Deficiency of immunoregulatory indoleamine 2,3-dioxygenase 1 in juvenile diabetes

A defect in indoleamine 2,3-dioxygenase 1 (IDO1), which is responsible for immunoregulatory tryptophan catabolism, impairs development of immune tolerance to autoantigens in NOD mice, a model for human autoimmune type 1 diabetes (T1D). Whether IDO1 function is also defective in T1D is still unknown. We investigated IDO1 function in sera and peripheral blood mononuclear cells (PBMCs) from children with T1D and matched controls. These children were further included in a discovery study to identify SNPs in IDO1 that might modify the risk of T1D. T1D in children was characterized by a remarkable defect in IDO1 function. A common haplotype, associated with dysfunctional IDO1, increased the risk of developing T1D in the discovery and also confirmation studies. In T1D patients sharing such a common IDO1 haplotype, incubation of PBMCs in vitro with tocilizumab (TCZ) - an IL-6 receptor blocker - would, however, rescue IDO1 activity. In an experimental setting with diabetic NOD mice, TCZ was found to restore normoglycemia via IDO1-dependent mechanisms. Thus, functional SNPs of IDO1 are associated with defective tryptophan catabolism in human T1D, and maneuvers aimed at restoring IDO1 function would be therapeutically effective in at least a subgroup of T1D pediatric patients.

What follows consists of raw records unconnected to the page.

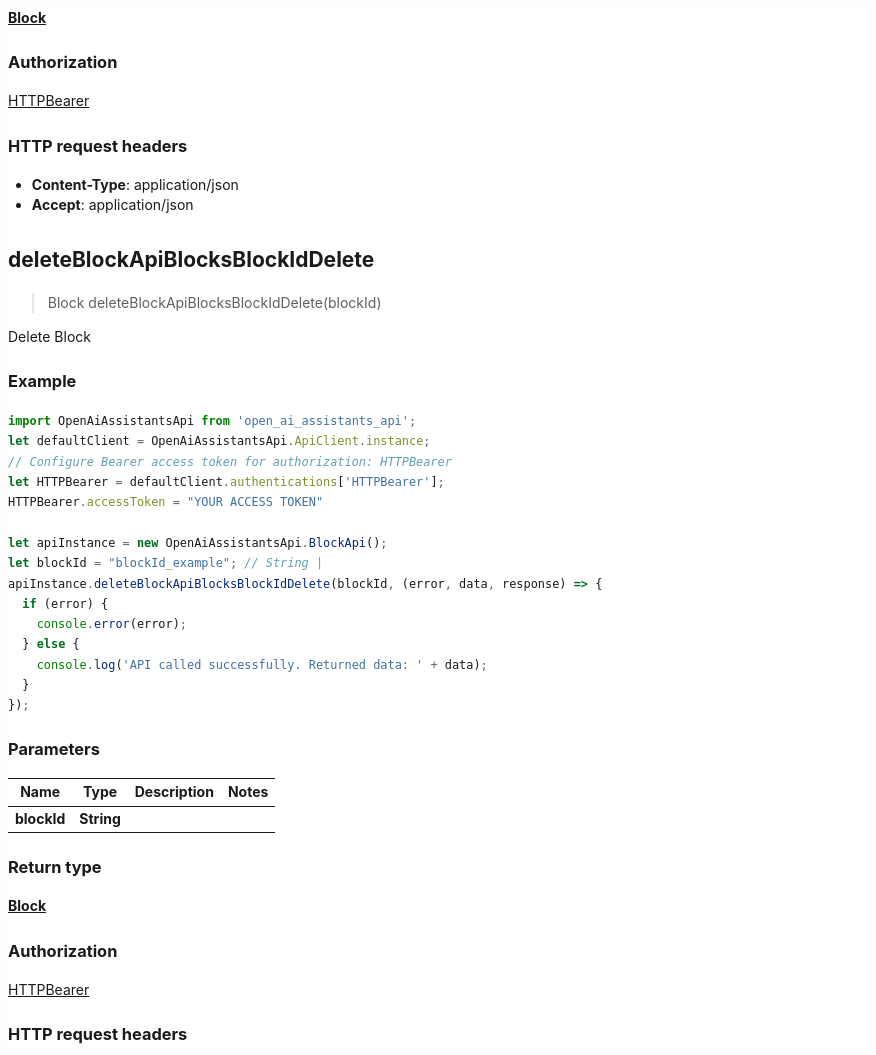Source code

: [**Block**](Block.md)

### Authorization

[HTTPBearer](../README.md#HTTPBearer)

### HTTP request headers

- **Content-Type**: application/json
- **Accept**: application/json


## deleteBlockApiBlocksBlockIdDelete

> Block deleteBlockApiBlocksBlockIdDelete(blockId)

Delete Block

### Example

```javascript
import OpenAiAssistantsApi from 'open_ai_assistants_api';
let defaultClient = OpenAiAssistantsApi.ApiClient.instance;
// Configure Bearer access token for authorization: HTTPBearer
let HTTPBearer = defaultClient.authentications['HTTPBearer'];
HTTPBearer.accessToken = "YOUR ACCESS TOKEN"

let apiInstance = new OpenAiAssistantsApi.BlockApi();
let blockId = "blockId_example"; // String | 
apiInstance.deleteBlockApiBlocksBlockIdDelete(blockId, (error, data, response) => {
  if (error) {
    console.error(error);
  } else {
    console.log('API called successfully. Returned data: ' + data);
  }
});
```

### Parameters


Name | Type | Description  | Notes
------------- | ------------- | ------------- | -------------
 **blockId** | **String**|  | 

### Return type

[**Block**](Block.md)

### Authorization

[HTTPBearer](../README.md#HTTPBearer)

### HTTP request headers
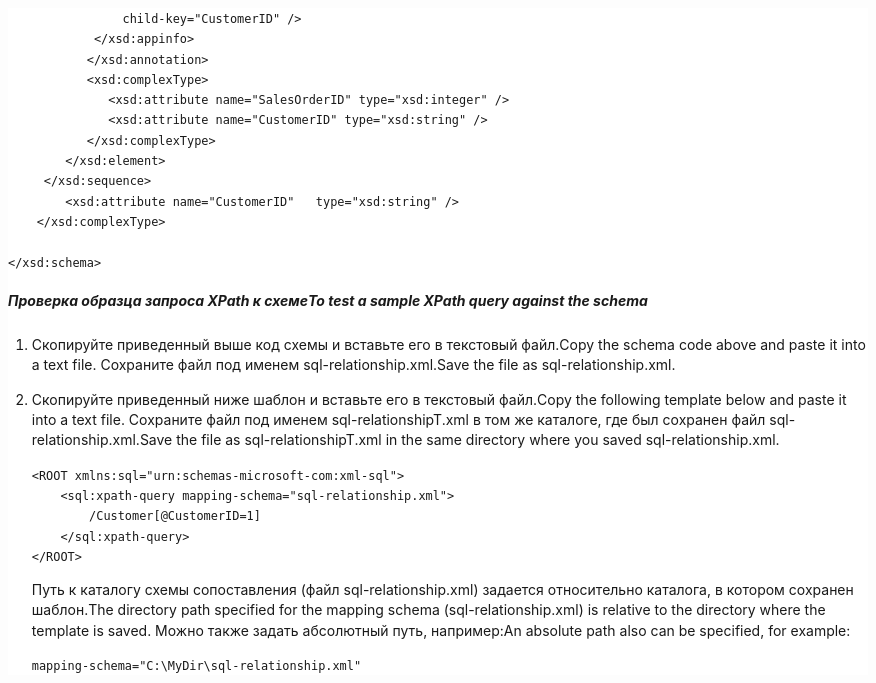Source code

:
 ```  
                child-key="CustomerID" />  
            </xsd:appinfo>  
           </xsd:annotation>  
           <xsd:complexType>  
              <xsd:attribute name="SalesOrderID" type="xsd:integer" />  
              <xsd:attribute name="CustomerID" type="xsd:string" />  
           </xsd:complexType>  
        </xsd:element>  
     </xsd:sequence>  
        <xsd:attribute name="CustomerID"   type="xsd:string" />   
    </xsd:complexType>  
  
</xsd:schema>  
```  
  
##### <a name="to-test-a-sample-xpath-query-against-the-schema"></a><span data-ttu-id="dc789-157">Проверка образца запроса XPath к схеме</span><span class="sxs-lookup"><span data-stu-id="dc789-157">To test a sample XPath query against the schema</span></span>  
  
1.  <span data-ttu-id="dc789-158">Скопируйте приведенный выше код схемы и вставьте его в текстовый файл.</span><span class="sxs-lookup"><span data-stu-id="dc789-158">Copy the schema code above and paste it into a text file.</span></span> <span data-ttu-id="dc789-159">Сохраните файл под именем sql-relationship.xml.</span><span class="sxs-lookup"><span data-stu-id="dc789-159">Save the file as sql-relationship.xml.</span></span>  
  
2.  <span data-ttu-id="dc789-160">Скопируйте приведенный ниже шаблон и вставьте его в текстовый файл.</span><span class="sxs-lookup"><span data-stu-id="dc789-160">Copy the following template below and paste it into a text file.</span></span> <span data-ttu-id="dc789-161">Сохраните файл под именем sql-relationshipT.xml в том же каталоге, где был сохранен файл sql-relationship.xml.</span><span class="sxs-lookup"><span data-stu-id="dc789-161">Save the file as sql-relationshipT.xml in the same directory where you saved sql-relationship.xml.</span></span>  
  
    ```  
    <ROOT xmlns:sql="urn:schemas-microsoft-com:xml-sql">  
        <sql:xpath-query mapping-schema="sql-relationship.xml">  
            /Customer[@CustomerID=1]  
        </sql:xpath-query>  
    </ROOT>  
    ```  
  
     <span data-ttu-id="dc789-162">Путь к каталогу схемы сопоставления (файл sql-relationship.xml) задается относительно каталога, в котором сохранен шаблон.</span><span class="sxs-lookup"><span data-stu-id="dc789-162">The directory path specified for the mapping schema (sql-relationship.xml) is relative to the directory where the template is saved.</span></span> <span data-ttu-id="dc789-163">Можно также задать абсолютный путь, например:</span><span class="sxs-lookup"><span data-stu-id="dc789-163">An absolute path also can be specified, for example:</span></span>  
  
    ```  
    mapping-schema="C:\MyDir\sql-relationship.xml"  
    ```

Fragment-based approach to identify IDO1 inhibitor building blocks

Indoleamine 2,3-dioxygenase 1 (IDO1) is attracting a great deal of interest as drug target in immune-oncology being highly expressed in cancer cells and participating to the tumor immune-editing process. Although several classes of IDO1 inhibitors have been reported in literature and patent applications, only few compounds have proved optimal pharmacological profile in preclinical studies to be advanced in clinical trials. Accordingly, the quest for novel structural classes of IDO1 inhibitors is still open. In this paper, we report a fragment-based screening campaign that combines Water-LOGSY NMR experiments and microscale thermophoresis approach to identify fragments that may be helpful for the development of novel IDO1 inhibitors as therapeutic agents in immune-oncology disorders.